PROMPT:
Below are the entries; return every line among them that holds the word "worn".

DATASET RECORDS:
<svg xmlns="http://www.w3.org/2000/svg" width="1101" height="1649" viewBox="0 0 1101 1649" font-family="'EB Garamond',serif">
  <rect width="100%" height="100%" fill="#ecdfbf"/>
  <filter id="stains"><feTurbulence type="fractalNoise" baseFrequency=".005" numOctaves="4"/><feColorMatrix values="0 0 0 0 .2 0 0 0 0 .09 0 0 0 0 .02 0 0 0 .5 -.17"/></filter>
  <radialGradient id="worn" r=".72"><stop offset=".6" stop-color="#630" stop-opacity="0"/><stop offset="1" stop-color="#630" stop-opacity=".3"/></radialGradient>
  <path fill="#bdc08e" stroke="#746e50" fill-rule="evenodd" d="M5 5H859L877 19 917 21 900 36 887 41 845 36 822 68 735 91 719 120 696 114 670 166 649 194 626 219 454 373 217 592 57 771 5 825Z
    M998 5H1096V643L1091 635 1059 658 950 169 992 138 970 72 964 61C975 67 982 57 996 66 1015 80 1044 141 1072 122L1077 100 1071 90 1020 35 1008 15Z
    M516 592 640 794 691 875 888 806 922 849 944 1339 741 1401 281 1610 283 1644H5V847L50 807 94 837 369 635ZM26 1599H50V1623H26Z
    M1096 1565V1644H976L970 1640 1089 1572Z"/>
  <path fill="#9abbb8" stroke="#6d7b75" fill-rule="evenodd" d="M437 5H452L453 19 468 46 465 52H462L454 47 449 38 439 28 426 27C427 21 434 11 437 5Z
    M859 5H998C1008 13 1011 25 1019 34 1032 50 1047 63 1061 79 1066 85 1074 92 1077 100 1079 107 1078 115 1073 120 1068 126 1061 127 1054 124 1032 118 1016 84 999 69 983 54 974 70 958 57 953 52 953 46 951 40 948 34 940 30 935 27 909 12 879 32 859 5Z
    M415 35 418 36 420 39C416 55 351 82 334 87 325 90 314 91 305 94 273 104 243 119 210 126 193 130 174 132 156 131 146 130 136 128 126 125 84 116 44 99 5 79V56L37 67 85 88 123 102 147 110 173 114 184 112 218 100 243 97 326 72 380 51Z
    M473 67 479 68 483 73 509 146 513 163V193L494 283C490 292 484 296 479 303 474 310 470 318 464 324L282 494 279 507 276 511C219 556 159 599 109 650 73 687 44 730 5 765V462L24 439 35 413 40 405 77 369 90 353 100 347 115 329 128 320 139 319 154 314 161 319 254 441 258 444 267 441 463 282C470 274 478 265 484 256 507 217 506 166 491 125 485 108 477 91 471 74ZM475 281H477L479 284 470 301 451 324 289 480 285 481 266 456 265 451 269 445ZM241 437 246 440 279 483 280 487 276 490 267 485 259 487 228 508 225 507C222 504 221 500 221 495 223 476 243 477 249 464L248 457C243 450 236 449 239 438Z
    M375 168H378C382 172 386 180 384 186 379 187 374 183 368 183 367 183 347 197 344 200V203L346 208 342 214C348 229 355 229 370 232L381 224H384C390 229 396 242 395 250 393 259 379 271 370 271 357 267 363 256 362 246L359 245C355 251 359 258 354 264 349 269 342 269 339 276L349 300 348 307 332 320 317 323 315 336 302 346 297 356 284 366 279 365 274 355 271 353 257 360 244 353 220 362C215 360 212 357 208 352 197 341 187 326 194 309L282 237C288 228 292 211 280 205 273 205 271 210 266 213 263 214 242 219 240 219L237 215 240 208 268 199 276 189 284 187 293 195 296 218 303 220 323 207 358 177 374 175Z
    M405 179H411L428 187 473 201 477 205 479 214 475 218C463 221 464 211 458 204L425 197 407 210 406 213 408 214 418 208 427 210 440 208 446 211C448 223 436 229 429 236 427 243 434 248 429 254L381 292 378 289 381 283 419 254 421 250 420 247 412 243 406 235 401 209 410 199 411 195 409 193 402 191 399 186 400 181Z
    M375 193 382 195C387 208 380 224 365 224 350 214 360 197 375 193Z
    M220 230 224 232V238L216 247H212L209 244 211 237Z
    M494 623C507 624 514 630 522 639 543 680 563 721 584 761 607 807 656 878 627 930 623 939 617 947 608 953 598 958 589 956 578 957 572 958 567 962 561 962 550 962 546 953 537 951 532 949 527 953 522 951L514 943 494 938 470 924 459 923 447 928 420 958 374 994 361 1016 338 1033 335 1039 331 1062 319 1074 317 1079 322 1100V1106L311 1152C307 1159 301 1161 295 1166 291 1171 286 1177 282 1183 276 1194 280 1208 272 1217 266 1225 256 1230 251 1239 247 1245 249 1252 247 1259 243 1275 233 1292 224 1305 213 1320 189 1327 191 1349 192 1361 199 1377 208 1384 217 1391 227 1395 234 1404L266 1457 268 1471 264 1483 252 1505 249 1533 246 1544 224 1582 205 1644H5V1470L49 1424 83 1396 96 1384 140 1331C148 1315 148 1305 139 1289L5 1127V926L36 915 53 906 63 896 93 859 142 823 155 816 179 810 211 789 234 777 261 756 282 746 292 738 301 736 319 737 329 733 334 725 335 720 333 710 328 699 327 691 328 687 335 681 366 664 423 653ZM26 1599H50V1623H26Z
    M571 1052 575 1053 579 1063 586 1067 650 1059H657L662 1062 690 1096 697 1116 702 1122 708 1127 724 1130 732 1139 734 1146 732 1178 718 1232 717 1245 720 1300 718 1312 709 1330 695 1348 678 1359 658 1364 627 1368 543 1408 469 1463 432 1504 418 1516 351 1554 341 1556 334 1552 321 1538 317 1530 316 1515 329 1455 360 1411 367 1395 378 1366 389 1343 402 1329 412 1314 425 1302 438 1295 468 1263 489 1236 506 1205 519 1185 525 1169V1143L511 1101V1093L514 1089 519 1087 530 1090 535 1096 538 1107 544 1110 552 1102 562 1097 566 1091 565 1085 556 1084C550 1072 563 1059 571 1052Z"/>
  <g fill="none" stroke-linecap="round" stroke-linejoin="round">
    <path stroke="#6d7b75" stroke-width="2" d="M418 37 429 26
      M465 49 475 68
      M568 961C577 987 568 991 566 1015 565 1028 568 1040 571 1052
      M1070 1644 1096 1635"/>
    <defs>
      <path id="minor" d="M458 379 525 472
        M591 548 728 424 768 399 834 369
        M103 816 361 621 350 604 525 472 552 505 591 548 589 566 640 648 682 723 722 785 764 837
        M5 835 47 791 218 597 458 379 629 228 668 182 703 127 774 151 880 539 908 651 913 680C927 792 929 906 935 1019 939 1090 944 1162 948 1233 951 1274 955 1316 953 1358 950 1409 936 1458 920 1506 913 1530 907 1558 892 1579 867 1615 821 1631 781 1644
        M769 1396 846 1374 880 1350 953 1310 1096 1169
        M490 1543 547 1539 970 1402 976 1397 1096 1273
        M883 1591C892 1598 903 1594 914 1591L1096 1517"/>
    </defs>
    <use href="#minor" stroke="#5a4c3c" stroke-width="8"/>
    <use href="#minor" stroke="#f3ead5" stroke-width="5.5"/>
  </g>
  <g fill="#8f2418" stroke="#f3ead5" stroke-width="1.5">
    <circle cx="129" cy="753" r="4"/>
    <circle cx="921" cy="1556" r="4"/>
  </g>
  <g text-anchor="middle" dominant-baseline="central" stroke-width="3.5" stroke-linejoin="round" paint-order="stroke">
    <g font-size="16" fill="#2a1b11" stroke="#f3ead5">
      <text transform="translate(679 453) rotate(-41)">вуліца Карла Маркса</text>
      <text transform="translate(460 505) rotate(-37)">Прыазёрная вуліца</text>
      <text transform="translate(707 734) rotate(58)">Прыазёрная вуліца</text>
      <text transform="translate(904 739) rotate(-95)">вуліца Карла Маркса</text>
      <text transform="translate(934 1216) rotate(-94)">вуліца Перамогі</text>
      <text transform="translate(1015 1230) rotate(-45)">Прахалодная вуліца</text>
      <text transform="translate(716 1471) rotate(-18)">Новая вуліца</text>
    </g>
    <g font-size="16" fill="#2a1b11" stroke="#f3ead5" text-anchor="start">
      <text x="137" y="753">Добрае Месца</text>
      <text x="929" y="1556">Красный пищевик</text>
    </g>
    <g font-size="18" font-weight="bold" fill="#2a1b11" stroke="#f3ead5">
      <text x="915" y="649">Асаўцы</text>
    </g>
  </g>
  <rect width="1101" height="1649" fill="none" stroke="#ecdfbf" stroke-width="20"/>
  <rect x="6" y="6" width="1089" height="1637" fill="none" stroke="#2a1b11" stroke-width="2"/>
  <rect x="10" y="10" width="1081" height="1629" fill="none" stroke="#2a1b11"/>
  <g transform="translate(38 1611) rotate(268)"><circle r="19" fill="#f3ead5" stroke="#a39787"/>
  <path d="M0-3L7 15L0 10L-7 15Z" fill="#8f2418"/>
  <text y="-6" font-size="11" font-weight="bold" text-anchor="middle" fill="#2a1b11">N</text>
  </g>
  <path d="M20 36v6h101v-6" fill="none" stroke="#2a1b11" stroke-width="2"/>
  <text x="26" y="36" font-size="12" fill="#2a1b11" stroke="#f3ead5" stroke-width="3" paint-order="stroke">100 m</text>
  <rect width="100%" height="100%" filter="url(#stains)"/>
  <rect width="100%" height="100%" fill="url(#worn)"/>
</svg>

RESULT:
  <radialGradient id="worn" r=".72"><stop offset=".6" stop-color="#630" stop-opacity="0"/><stop offset="1" stop-color="#630" stop-opacity=".3"/></radialGradient>
  <rect width="100%" height="100%" fill="url(#worn)"/>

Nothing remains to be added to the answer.